Of course, I was only speaking about the practicalities and economics of sperm vs ova harvesting/storage and utilization of these. Worth considering is this: Women tend to be less violent and less competitive and tend to form cooperative rather than competitive groups vs men and in that way, they might be more suited to long distance space travel and to start colonizing another planet than men would be.
Parthenogenesis was a different idea altogether. It is entirely different and much more speculative than an all female crew plus sperm for space colonization. Those were two different scenarios :
1. all female crew plus sperm
OR
2. Parthenogenesis. I was assuming that this would happen on earth. But sure, it could be a strategy for space colonization. Parthenogenesis, aside from not occurring in humans at this time, does have the disadvantage of limiting genetic diversity.

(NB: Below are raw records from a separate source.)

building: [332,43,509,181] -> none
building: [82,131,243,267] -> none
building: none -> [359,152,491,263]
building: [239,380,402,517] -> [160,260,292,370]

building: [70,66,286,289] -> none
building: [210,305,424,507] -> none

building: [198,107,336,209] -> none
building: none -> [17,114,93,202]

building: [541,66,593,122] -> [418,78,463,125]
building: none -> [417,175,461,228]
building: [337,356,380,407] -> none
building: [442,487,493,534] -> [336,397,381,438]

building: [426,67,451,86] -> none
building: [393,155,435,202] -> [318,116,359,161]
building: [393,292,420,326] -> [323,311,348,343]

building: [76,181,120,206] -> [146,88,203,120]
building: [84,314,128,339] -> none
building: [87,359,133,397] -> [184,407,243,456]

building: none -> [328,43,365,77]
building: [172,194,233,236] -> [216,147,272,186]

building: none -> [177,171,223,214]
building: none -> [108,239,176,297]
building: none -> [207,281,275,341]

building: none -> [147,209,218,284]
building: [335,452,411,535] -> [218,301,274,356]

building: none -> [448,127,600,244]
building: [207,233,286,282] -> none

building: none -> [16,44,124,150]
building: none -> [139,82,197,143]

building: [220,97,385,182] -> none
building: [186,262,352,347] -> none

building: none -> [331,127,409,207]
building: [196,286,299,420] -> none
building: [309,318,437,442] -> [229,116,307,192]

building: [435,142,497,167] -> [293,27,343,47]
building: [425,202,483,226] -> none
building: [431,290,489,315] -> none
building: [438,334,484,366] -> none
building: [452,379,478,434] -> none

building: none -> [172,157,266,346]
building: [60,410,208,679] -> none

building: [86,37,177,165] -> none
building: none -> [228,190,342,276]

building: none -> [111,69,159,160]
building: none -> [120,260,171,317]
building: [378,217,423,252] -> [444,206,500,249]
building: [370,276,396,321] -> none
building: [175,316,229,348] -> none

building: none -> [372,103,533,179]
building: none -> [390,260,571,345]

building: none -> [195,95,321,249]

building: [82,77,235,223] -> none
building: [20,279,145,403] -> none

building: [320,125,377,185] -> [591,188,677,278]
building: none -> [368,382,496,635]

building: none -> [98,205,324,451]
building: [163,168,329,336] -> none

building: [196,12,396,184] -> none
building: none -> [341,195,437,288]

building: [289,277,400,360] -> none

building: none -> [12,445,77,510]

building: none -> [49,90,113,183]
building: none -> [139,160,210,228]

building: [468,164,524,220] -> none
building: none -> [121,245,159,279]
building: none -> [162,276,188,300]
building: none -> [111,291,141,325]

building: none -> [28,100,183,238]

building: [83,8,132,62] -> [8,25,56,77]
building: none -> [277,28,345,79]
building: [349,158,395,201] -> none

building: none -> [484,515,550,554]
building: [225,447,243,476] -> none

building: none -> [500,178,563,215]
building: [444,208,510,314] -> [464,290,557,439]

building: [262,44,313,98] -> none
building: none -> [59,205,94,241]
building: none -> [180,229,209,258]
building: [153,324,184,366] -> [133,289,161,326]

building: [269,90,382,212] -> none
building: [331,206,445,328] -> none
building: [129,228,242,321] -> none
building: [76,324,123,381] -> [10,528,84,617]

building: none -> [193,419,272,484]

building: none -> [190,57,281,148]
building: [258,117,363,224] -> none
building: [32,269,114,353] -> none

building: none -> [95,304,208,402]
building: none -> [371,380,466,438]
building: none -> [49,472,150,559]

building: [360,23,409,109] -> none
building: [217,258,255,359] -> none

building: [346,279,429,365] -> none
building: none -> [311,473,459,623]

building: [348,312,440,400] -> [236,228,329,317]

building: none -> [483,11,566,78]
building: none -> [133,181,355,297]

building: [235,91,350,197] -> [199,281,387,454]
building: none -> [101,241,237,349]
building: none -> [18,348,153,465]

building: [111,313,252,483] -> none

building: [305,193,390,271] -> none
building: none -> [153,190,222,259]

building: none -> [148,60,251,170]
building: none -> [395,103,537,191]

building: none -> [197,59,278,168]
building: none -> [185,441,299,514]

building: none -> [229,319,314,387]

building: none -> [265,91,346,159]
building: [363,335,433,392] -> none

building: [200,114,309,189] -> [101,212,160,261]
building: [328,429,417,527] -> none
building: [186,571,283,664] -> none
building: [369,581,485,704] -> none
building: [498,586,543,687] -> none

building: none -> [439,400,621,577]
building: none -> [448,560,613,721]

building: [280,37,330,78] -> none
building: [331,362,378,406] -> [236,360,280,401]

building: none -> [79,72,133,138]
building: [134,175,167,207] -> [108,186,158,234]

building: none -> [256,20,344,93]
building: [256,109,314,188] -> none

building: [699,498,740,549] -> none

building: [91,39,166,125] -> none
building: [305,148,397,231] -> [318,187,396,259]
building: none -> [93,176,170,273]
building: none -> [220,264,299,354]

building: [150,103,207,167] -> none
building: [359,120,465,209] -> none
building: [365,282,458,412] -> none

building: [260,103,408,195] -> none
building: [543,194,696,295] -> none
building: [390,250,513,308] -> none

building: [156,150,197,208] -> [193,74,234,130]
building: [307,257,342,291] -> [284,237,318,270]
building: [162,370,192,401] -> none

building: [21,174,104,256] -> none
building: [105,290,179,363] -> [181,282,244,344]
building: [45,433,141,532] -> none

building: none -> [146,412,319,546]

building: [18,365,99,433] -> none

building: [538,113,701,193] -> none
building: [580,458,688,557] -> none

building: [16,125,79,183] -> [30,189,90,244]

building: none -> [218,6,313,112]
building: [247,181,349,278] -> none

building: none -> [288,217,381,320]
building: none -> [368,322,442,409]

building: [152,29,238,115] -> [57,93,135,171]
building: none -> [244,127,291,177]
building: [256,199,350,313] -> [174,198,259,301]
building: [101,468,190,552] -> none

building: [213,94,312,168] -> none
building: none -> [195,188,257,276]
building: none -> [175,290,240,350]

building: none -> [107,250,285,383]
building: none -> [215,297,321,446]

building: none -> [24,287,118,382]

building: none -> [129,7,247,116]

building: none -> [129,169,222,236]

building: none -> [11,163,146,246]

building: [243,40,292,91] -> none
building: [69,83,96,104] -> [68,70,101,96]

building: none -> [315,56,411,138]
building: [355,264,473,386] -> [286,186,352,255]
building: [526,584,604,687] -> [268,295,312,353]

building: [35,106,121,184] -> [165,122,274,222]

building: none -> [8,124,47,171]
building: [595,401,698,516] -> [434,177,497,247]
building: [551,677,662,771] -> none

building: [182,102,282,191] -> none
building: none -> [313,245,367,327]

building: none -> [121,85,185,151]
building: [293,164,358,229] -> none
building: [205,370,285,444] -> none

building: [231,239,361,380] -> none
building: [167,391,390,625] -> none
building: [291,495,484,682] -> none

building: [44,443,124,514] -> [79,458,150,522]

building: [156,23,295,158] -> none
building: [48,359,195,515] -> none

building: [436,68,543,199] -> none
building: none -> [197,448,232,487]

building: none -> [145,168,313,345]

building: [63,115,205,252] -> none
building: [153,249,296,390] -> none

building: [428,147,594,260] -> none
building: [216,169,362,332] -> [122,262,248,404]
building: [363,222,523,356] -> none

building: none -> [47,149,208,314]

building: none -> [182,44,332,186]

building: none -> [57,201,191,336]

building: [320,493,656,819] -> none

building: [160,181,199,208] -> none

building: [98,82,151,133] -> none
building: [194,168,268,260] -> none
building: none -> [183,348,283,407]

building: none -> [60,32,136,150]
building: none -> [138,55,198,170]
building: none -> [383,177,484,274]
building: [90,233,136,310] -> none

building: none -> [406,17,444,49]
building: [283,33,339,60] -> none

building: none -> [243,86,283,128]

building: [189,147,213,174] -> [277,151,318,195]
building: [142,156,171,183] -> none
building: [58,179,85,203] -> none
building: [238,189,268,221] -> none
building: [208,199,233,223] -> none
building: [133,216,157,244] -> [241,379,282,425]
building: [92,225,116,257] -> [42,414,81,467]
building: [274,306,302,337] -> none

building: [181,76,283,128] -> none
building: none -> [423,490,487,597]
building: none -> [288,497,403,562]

Of course there was the other scenario where women basically live in their own society and when they think it is necessary, select men who are kept elsewhere for breeding purposes. w
In these scenarios, men would become at least temporarily obsolete or would be relegated to being kept for breeding purposes only. Sort of how women were treated for millennia. I'm sorry if my original post was unclear. I'm not advocating for any of these except that the more that I think about it, sending all female crews for colonization makes a lot of sense, at least initially.
I haven't addressed any of the sociological or societal aspects of this at all. From a merely practical standpoint, it makes a lot more sense to send all female space crews plus sperm if you want to colonize another planet. You get the most opportunity for larger crews (and greater genetic diversity), saves extremely valuable space, and so on.